Sebagian besar anak Pak Mitro adalah laki-laki, sehingga mereka tidak ingin melanjutkan pendidikan ke perguruan tinggi.
Asal usul dari pak
Mitro yang membuka rumah makan ini tidak sederhana dan tidak instan. Banyak lika-liku kehidupan dan pengalaman pahit, menjadikan pasangan itu guru terbaik. Sebelum membuka restoran besar seperti hari ini, mereka memiliki banyak pekerjaan yang harus
dilakukan. “Awalnya tidak seperti membuka warung nasi.

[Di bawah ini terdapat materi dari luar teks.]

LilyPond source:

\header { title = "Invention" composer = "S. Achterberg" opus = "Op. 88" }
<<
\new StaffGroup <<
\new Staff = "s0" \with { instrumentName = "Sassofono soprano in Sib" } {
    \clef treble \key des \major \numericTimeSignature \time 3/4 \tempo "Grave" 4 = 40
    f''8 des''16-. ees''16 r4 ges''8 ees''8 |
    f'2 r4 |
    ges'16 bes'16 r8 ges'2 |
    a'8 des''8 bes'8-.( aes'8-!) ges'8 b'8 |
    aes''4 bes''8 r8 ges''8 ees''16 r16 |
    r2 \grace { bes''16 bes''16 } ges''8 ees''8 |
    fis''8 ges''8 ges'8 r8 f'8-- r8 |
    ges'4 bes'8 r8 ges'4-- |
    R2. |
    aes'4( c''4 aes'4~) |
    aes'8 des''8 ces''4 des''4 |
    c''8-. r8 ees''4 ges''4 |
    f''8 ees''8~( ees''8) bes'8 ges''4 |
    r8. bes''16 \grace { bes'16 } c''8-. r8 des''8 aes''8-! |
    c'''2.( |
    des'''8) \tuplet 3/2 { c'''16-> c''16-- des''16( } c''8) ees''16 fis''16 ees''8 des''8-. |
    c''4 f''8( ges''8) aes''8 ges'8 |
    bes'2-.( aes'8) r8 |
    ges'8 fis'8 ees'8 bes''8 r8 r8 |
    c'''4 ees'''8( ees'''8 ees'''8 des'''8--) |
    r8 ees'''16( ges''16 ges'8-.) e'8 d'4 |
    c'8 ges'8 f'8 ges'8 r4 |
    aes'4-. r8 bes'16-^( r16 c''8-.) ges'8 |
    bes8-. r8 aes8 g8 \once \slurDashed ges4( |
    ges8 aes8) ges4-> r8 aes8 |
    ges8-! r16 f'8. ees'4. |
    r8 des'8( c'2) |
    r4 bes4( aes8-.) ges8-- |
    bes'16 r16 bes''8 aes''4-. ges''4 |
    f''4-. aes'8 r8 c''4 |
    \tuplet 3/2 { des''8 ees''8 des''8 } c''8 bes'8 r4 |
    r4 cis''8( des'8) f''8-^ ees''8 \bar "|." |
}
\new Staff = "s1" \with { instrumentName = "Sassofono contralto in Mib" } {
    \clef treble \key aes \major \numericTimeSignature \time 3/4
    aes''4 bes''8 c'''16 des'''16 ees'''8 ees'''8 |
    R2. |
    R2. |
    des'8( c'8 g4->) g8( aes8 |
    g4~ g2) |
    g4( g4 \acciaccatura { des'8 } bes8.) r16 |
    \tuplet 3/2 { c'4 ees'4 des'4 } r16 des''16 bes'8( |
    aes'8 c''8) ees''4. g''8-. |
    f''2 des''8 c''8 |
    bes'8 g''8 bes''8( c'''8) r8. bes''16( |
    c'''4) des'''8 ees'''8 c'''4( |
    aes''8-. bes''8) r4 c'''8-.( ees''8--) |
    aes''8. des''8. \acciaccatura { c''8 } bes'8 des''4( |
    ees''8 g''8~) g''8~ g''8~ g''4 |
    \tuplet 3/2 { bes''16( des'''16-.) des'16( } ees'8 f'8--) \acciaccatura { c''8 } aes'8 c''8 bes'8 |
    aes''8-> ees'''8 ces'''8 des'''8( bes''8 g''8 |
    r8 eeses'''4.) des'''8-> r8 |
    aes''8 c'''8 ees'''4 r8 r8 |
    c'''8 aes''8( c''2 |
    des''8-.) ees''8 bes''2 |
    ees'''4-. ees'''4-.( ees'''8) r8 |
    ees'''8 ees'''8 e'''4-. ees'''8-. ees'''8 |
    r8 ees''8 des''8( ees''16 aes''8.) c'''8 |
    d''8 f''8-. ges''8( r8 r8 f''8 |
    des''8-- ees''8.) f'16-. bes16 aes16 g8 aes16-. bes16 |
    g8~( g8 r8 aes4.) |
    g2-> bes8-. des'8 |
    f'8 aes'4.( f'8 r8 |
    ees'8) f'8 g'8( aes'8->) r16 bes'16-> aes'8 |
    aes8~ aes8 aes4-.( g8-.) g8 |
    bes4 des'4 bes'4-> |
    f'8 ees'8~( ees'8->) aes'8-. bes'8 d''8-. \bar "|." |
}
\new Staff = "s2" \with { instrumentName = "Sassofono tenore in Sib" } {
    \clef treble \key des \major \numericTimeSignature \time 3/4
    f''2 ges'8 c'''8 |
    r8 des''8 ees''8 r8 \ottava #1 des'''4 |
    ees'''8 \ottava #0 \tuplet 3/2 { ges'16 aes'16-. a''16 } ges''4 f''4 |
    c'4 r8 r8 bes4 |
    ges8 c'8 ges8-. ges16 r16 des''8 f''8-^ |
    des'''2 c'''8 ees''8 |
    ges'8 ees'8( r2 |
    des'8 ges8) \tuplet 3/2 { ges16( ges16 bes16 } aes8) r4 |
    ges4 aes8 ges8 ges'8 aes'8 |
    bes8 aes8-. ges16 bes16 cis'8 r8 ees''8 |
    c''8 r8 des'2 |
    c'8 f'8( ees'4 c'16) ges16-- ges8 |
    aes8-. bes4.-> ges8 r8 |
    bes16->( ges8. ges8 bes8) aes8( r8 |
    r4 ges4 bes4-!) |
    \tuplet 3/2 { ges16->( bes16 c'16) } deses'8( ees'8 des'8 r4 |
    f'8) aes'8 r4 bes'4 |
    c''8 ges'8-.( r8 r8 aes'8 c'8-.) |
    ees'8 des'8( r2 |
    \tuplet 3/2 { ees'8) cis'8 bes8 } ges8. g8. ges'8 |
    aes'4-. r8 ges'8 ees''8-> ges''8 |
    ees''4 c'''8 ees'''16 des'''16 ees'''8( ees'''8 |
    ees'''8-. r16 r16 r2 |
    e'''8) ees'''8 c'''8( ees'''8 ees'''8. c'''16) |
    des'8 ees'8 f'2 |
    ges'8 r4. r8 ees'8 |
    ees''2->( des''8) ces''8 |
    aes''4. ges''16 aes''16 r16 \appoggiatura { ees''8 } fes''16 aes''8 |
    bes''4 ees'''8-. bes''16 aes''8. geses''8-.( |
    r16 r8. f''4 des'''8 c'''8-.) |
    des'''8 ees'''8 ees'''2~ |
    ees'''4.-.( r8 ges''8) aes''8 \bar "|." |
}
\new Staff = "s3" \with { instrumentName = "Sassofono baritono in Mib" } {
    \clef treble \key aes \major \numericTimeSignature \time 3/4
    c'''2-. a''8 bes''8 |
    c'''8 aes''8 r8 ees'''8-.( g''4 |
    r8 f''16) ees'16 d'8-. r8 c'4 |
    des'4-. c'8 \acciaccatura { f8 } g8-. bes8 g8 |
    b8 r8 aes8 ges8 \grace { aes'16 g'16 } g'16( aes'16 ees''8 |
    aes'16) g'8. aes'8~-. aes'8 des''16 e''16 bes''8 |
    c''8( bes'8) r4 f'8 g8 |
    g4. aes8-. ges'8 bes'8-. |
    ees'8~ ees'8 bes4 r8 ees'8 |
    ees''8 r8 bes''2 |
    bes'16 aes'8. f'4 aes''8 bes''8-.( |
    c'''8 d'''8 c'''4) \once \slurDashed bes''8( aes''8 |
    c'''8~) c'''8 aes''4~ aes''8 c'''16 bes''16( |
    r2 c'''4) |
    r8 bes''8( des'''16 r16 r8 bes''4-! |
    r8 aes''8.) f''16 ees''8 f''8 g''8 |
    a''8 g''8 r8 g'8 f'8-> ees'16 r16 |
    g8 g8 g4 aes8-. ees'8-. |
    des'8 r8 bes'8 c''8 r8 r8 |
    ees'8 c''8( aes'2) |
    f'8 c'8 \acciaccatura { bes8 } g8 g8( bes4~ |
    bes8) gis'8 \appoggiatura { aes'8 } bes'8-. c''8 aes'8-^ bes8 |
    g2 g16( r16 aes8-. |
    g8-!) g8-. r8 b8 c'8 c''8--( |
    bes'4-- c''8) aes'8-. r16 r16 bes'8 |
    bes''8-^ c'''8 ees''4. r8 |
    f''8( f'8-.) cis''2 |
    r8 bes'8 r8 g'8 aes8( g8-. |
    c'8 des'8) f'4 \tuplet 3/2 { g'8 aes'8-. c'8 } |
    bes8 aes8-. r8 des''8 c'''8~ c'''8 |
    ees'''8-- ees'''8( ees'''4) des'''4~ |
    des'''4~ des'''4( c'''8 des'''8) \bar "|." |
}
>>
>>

Seperti sopir
uncot, pengendara sepeda membuka toko emas, semua pekerjaan terasa apak,” katanya.
Sebenarnya banyak pekerjaan yang mereka
lakukan, tapi tidak butuh waktu lama dan Pak Mitro merasa tidak cocok dengan
pekerjaan itu. Juga, karena harga naik dan turun, tidak
butuh waktu lama untuk menjual emas. Sebagai pedagang atau pembeli yang tenang. “Saya ingin bekerja di
luar daripada di rumah, tapi kenapa
tidak membuka warung nasi sebagai usaha kecil-kecilan untuk seorang ibu yang hobi memasak,” kata pak Mitro.
Mereka berusaha
menjual beras dengan usaha dan doa, tetapi ketika mereka mulai berjualan, mereka tidak langsung buka karena tidak punya cukup uang untuk menyewa rumah. Mereka pertama kali berdagang di trotoar Pasar Bekonang yang kini menjadi Mitra
Bekonang. Banyak
orang mulai mengetahui makanan mereka dan secara bertahap menghemat uang,
jadi saya berani menyewa toko kecil di tempat ini. "Itu juga nama dagang, orang tidak sibuk belanja, setiap hari kekurangan barang.
Bisnis harus datang dan pergi, kadang sepi. Begitulah romantisme hidup,"
kata Pak Mitro. Pasang surut perdagangan
di restoran ini tidak semulus yang Anda
bayangkan. Mungkin juga karena kenaikan harga pangan. "Saat harga rempah-rempah naik, kita bisa
memasak apa yang ditawarkan kepada pembeli.
Kehidupan ekonomi kemarin dan hari ini sangat
berbeda," katanya.
Kini, anak-anak keluarga
pak Mitro
telah mengikuti jejak orang tuanya, yang juga membuka Rumah Makan Bunga Tanjung
2, sebuah rumah makan dengan nama yang sama dengan
nama orang tuanya. Rumah makan anak-anak pak Mitro memiliki nama yang sama dan terletak strategis di pusat kota dekat kantor kabupaten Sukoharjo. Anak-anak pak
Mitro mungkin pulang pada hari libur dan hari-hari lain untuk pergi ke pasar untuk berbelanja dengan bahan-bahan yang
mereka tawarkan kepada pembeli mereka.
Nyatanya, upaya
itu menunjukkan hasil. Pak Mitro dan istrinya percaya bahwa
meskipun sulit, harus ada lembaga yang membuktikan bahwa
sebagian besar hidup mereka telah dicapai dan diwujudkan.
Bahkan, banyak makanan yang datang secara tidak terduga.
Bahwa mereka memiliki cara untuk berterima kasih atas
segala sesuatu yang terjadi dalam hidup mereka. Mimpi yang saya impikan bukan hanya ilusi, tetapi Multan dan Nita
pergi berziarah ke Baitura (Mekkah), salah satu impian mereka, tetapi keduanya
terus berjalan tanpa diduga. Dan orang tua Bu Mitro juga datang.
Selain itu, pak Mitro dan istrinya sedang
mempertimbangkan untuk berinvestasi di hari tua, menyewa dan membeli rumah kecil yang masuk akal untuk masa pensiun, dan memiliki rumah dan mobil sendiri. Motto dan kata-kata motivasi dari keseharian pak mitro dan bu mitro yang penuh semangat adalah "Tetaplah berusaha dan berdoa selama kita
sehat". kata Pak Mitro. Allah SWT tidak mengubah nasib manusia, melainkan mengubah keadaan itu sendiri (Q.S. 13:11). Ini adalah garis hidup pak Mitro dan bu Mitro. Usaha dan doa harus selalu seimbang dalam hidup ini.